Transposon - Jumping Genes Transposable Genetic Elements - Transposons:
They are the so called jumping genes for which Barbara McClintock won the 1983 Nobel Prize in Physiology or Medicine. Earlier in 1951, her work on Indian corn plants revealed that genes may not be always fixed elements and found in the same position on the same chromosome. She could describe that genes apparently moved from one chromosome to another. She watched over the changes in colour in her plants and the pigment genes responsible for colour change appeared to be switched on or off in particular generations.

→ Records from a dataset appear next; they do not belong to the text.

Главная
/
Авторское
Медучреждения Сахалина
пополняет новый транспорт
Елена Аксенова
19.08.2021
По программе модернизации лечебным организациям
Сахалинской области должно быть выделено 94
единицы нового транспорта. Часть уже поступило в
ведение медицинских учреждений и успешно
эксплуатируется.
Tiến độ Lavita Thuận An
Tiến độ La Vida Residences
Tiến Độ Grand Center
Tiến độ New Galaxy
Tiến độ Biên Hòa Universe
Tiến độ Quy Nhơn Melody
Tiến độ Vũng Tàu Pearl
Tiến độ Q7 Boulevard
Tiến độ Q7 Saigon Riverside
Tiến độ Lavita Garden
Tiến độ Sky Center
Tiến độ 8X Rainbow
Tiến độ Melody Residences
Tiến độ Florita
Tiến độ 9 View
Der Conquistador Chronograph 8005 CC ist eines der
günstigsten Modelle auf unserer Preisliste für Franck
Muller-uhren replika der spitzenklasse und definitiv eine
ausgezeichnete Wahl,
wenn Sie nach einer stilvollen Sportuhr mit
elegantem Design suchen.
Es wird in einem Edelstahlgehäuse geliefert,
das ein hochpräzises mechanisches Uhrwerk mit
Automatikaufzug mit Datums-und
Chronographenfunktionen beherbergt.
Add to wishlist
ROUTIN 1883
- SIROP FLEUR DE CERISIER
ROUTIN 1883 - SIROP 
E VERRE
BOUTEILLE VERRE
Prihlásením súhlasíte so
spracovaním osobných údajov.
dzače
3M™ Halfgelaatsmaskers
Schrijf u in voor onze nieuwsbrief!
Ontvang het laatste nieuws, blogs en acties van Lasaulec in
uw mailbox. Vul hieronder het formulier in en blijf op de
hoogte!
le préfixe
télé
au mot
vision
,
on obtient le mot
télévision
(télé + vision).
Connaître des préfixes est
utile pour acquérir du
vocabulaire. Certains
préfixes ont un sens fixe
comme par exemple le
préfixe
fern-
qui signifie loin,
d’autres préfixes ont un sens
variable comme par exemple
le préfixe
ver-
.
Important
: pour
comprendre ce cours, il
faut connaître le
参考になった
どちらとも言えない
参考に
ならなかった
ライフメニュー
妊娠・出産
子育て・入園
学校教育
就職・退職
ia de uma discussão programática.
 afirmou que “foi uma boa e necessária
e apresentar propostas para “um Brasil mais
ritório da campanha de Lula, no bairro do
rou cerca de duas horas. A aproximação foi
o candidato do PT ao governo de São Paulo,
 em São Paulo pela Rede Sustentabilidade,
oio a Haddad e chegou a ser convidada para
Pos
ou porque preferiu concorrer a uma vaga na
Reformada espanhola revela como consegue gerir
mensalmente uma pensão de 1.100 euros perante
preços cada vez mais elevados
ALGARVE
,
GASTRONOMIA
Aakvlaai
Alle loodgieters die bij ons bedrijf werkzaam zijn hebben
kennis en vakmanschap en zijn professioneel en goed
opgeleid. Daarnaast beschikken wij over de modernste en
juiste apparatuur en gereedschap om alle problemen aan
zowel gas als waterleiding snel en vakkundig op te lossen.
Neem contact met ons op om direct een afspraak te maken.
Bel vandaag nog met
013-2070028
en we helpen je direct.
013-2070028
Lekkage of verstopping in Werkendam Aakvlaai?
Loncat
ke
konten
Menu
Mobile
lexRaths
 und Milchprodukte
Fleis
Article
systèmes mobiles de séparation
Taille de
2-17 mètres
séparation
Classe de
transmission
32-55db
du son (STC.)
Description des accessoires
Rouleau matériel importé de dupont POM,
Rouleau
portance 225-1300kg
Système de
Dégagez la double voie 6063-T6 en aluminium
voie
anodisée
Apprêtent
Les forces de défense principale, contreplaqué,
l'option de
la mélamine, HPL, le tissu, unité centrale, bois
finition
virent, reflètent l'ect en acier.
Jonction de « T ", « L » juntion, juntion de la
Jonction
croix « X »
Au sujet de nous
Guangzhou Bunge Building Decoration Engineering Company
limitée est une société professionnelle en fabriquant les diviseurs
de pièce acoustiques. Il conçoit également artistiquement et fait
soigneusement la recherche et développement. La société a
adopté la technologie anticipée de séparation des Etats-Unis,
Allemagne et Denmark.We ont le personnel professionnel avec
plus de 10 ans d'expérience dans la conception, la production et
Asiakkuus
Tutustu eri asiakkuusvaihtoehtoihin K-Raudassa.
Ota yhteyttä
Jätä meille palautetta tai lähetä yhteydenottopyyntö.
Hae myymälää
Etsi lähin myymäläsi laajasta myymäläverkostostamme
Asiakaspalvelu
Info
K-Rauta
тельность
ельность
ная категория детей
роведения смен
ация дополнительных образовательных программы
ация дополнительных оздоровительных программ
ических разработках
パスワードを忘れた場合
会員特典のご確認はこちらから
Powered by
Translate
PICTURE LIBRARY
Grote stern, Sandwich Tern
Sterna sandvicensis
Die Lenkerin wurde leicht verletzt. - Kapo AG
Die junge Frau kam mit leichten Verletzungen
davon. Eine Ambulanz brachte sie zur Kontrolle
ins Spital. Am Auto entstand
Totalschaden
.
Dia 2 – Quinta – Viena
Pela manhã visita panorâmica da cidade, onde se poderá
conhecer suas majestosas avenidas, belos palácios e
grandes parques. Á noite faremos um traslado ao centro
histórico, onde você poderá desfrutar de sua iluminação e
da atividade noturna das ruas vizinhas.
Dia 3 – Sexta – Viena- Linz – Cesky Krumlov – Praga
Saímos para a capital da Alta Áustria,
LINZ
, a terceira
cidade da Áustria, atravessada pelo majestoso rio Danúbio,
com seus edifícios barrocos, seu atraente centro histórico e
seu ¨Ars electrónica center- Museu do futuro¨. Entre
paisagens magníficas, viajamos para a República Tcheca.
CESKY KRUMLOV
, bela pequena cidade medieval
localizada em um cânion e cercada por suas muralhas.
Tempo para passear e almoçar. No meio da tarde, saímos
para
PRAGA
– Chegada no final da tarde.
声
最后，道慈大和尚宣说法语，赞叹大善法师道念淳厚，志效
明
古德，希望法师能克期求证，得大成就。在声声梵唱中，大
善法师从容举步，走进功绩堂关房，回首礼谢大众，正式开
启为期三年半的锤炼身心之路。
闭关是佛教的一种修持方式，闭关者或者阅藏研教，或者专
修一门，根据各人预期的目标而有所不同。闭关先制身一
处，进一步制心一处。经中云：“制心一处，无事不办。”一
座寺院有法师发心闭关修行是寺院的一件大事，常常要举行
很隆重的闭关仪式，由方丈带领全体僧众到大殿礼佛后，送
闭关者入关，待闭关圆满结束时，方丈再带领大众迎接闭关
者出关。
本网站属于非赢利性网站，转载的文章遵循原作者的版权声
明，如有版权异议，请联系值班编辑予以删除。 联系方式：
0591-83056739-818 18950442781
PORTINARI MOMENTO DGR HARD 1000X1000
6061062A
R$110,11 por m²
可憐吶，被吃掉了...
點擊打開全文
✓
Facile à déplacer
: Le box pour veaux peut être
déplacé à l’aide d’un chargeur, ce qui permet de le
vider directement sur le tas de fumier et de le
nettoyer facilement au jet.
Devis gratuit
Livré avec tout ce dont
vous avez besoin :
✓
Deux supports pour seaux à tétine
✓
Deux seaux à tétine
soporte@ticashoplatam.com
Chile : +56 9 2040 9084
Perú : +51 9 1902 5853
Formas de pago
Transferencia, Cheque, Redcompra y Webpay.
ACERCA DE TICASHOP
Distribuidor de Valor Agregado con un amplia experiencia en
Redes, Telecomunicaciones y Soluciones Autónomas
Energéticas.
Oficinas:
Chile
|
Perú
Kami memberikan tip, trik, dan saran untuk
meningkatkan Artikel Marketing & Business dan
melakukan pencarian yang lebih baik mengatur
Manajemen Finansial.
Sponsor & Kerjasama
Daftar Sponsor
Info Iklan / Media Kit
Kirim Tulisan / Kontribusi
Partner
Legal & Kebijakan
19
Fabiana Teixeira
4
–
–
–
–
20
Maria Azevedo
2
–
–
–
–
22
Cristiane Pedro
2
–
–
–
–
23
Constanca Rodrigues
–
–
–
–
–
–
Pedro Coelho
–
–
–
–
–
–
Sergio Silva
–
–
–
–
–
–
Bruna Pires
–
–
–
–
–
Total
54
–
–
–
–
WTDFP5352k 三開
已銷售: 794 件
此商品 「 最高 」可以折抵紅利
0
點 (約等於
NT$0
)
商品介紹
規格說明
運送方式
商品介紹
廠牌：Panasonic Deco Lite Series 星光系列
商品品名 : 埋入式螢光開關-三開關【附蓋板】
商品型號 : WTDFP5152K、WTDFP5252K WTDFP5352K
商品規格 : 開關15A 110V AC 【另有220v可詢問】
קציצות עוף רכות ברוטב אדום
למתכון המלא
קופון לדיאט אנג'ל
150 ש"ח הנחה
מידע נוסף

More remarkable was that these switches occurred in later generations at different places along the same chromosome. In modern molecular genetics, these controlling elements are a two element system: an activator gene and the other a dissociation gene. The activator gene can direct a dissociation gene to jump along the arm of the ninth chromosome in maize plants where colour is regulated.

Jumping gene is identical to 'the transposon found in bacteria. Transposons, first identified and named in 1974 by British Microbiologists, R.W. Hedges and A.E. Jacobs, are larger than insertion sequences and carry information for protein synthesis. They contain genes for antibiotic resistance. They may move from plasmid to plasmid, from plasmid to chromosome or from chromosome to plasmid. The movement of transposons is nonreciprocal i.e. an element moves away from its location and nothing takes its place. This contrasts with insertion sequences where copies move.